Zu Leitsatz Nr. 1

Leitsatz Nr. 1 der Entscheidung ist zutreffend; er gibt im Wesentlichen den Gesetzestext des § 48 Abs. 1 RVG wieder. Darüber hinaus stellt das OLG Koblenz klar, dass der rechtskräftige Beschluss, durch den die Prozess- oder Verfahrenskostenhilfe bewilligt worden ist – gleich ob richtig oder falsch – im Kostenfestsetzungsverfahren bindet und weder dort noch anderweitig korrigiert werden kann, mit der Folge, dass der Vergütungsanspruch im Umfang der Bewilligung und Beiordnung aus der Landeskasse zu erstatten ist.

Zu Leitsatz 2

Der Leitsatz zu Nr. 2, wonach eine Bewilligung von Prozess- oder Verfahrenskostenhilfe für Verfahrensdifferenz- und Terminsdifferenzgebühr für nicht anhängige Verfahrensgegenstände nicht möglich sei, weil die Erfolgsaussicht nicht geprüft werden könne, ist falsch.

Es gibt keine gesetzliche Regelung, wonach eine Bewilligung von Prozess- oder Verfahrenskostenhilfe für Verfahrens- und Differenzgebühr nicht möglich sein soll. Es ist auch keine Grundlage für die Annahme des OLG ersichtlich, dass die Erfolgsaussicht in diesen Verfahrenskonstellationen nicht geprüft werden kann. Das Gericht wird auch dann, wenn Verhandlungen über nicht anhängige Gegenstände geführt werden und ein Vergleich darüber abgeschlossen wird, festzustellen in der Lage sein, ob ein Bemittelter bei verständiger Würdigung aller Umstände von der Rechtsverfolgung oder Rechtsverteidigung hinsichtlich des nicht anhängigen Gegenstands absehen würde, obwohl eine hinreichende Aussicht auf Erfolg besteht. Auf Seiten des Gerichts ist Rechtskenntnis in diesem Umfang vorauszusetzen.

Gegebene Angaben =>
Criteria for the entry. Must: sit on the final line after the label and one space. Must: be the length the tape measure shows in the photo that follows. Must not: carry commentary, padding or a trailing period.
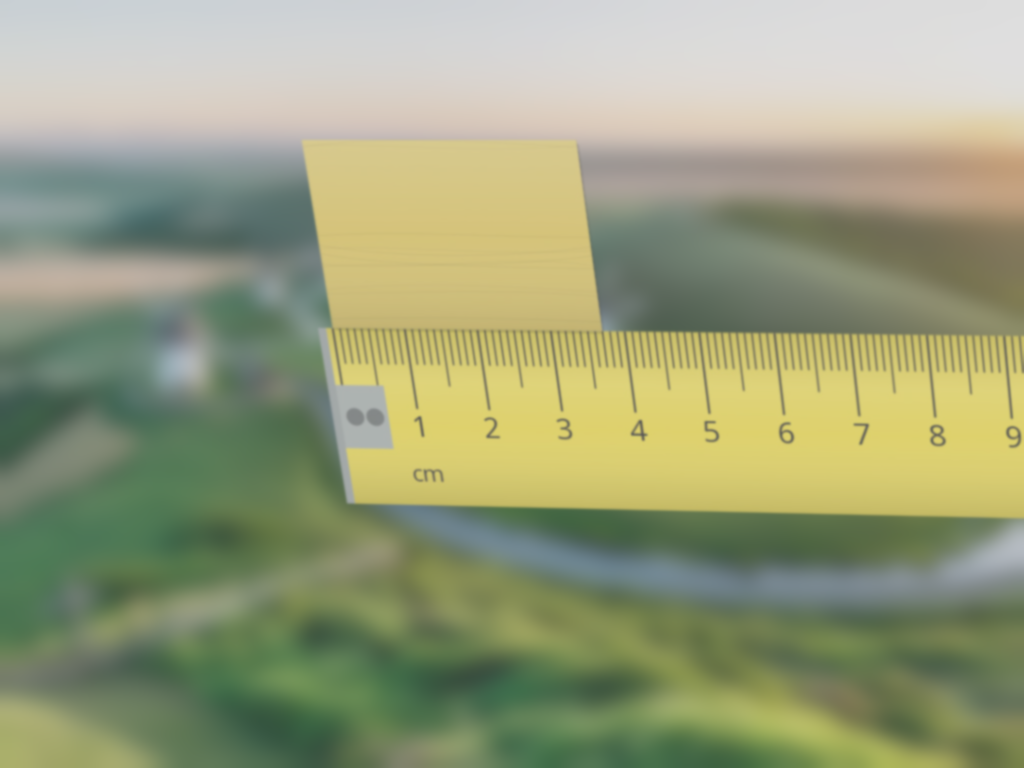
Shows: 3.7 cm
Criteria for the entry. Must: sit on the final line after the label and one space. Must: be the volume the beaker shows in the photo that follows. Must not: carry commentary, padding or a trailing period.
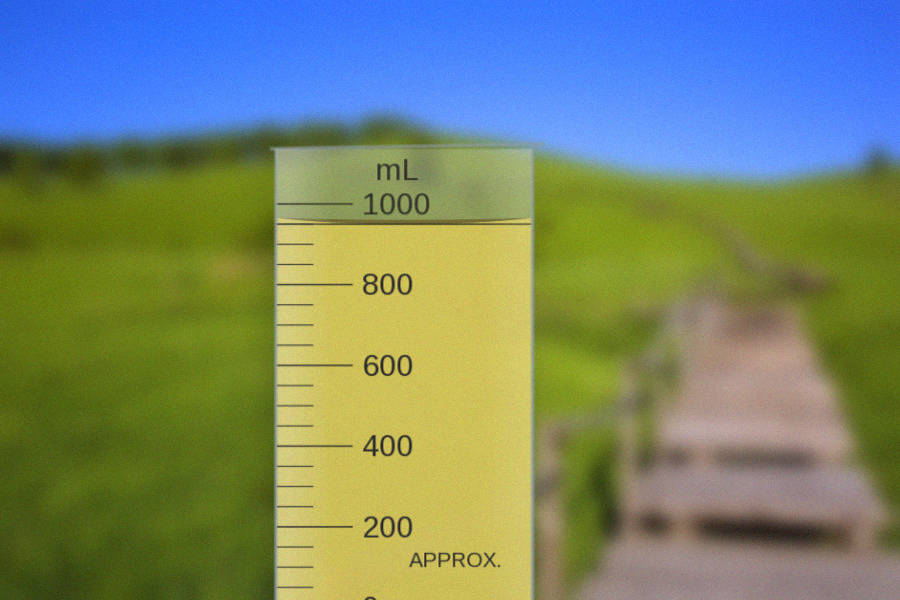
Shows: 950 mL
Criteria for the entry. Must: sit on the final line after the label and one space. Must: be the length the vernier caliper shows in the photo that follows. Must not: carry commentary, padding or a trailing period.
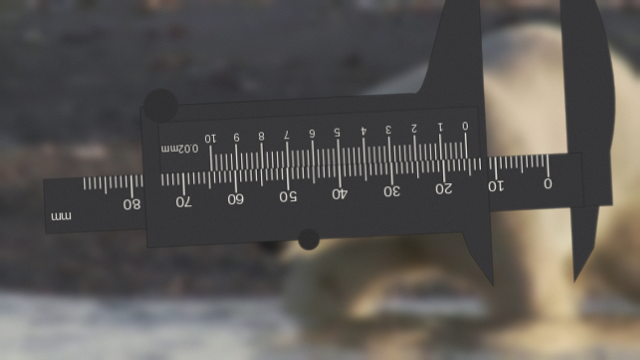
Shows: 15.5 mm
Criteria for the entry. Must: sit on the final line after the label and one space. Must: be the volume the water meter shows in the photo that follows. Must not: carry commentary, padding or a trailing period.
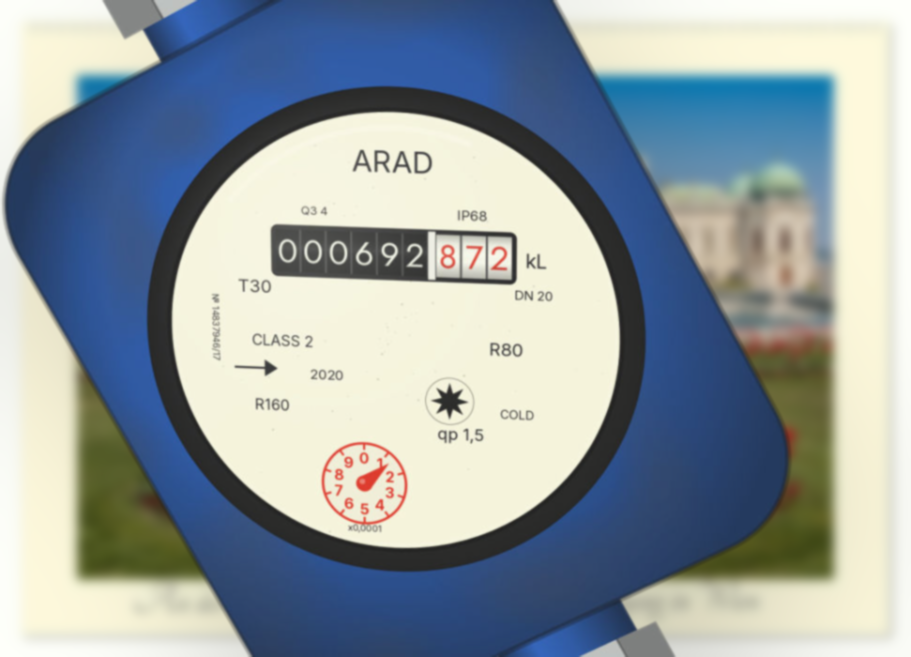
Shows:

Anhand der Angaben =>
1. Beantworte anhand des Textes zu den Leitsätzen der Entscheidung des OLG Koblenz die folgenden Fragen.
(a) Welche gesetzliche Vorschrift gibt Leitsatz Nr. 1 im Wesentlichen wieder?
(b) Mit welcher Begründung hält Leitsatz Nr. 2 eine Bewilligung für nicht anhängige Verfahrensgegenstände für nicht möglich?
(c) Was ist auf Seiten des Gerichts vorauszusetzen?
2. Gib den Abschnitt der Datensätze von der Zeile mit „volume the beaker“ bis zum Ende der Datensätze als Markdown-Tabelle aus. Beide Enden gehören dazu, Leerzeilen und Bilder bleiben weg, und jede Zeile erhält eine fortlaufende Nummer in der Spalte „Nr.“ sowie ihren Wortlaut in der Spalte „Inhalt“.

Lösungen der Aufgaben =>
1.
(a) § 48 Abs. 1 RVG
(b) Die Erfolgsaussicht könne nicht geprüft werden.
(c) Rechtskenntnis in diesem Umfang

2.
| Nr. | Inhalt |
|---|---|
| 1 | Criteria for the entry. Must: sit on the final line after the label and one space. Must: be the volume the beaker shows in the photo that follows. Must not: carry commentary, padding or a trailing period. |
| 2 | Shows: 950 mL |
| 3 | Criteria for the entry. Must: sit on the final line after the label and one space. Must: be the length the vernier caliper shows in the photo that follows. Must not: carry commentary, padding or a trailing period. |
| 4 | Shows: 15.5 mm |
| 5 | Criteria for the entry. Must: sit on the final line after the label and one space. Must: be the volume the water meter shows in the photo that follows. Must not: carry commentary, padding or a trailing period. |
| 6 | Shows: |